I came to this collection by way of Teju Cole’s Known and Strange Things. I knew nothing of Tranströmer’s role as one of the preeminent Swedish poets of the 20th century; nothing of the slow, careful way that his poems unfurl. But this collection—which was translated and includes a wonderful introduction by Robert Bly—has quickly become one of my most beloved poetry collections. For reading Tranströmer’s poetry feels like what I imagine (successful) meditation must feel like: a step outside of myself, a quiet immersion in a world so textured and delicate that I’m delivered, paradoxically, back to myself—whole, human, eyes open.
Nettel braids together two vastly disparate perspectives in this quiet and unassuming novel. Nettel’s matter-of-fact prose, translated from its original Spanish by Rosalind Harvey, belies the weight of each word. For the novel’s driving strength is, perhaps, its striking clarity, its precise and poignant depiction of the ways in which our lives intersect with others’—and, however briefly these intersections may endure, the indelible impressions they leave upon us.
“A word, placed on her tongue, became flesh.

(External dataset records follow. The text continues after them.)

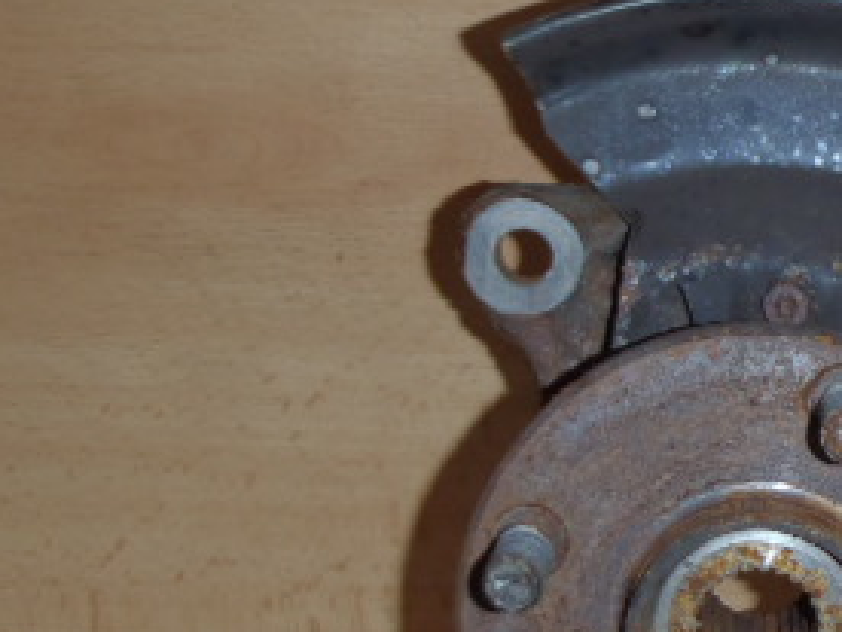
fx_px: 2141
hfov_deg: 21.2
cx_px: 915
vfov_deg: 16.7
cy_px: 427
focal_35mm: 88
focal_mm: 6.83
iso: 100
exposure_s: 1/40
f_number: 4.6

One night it was almost morning, I could almost see her, every sentence a necklace she was pulling out of her mouth, tangled in smoke.” These stories embed themselves in you like splinters of glass in your skin. May Lan Tan creates whole worlds in the span of a few pages: worlds that are, in turns, finely-wrought and funny and devastating in their specificity, their humanness, their honesty, their sparkling, smoky vividness. I want to live inside of these stories.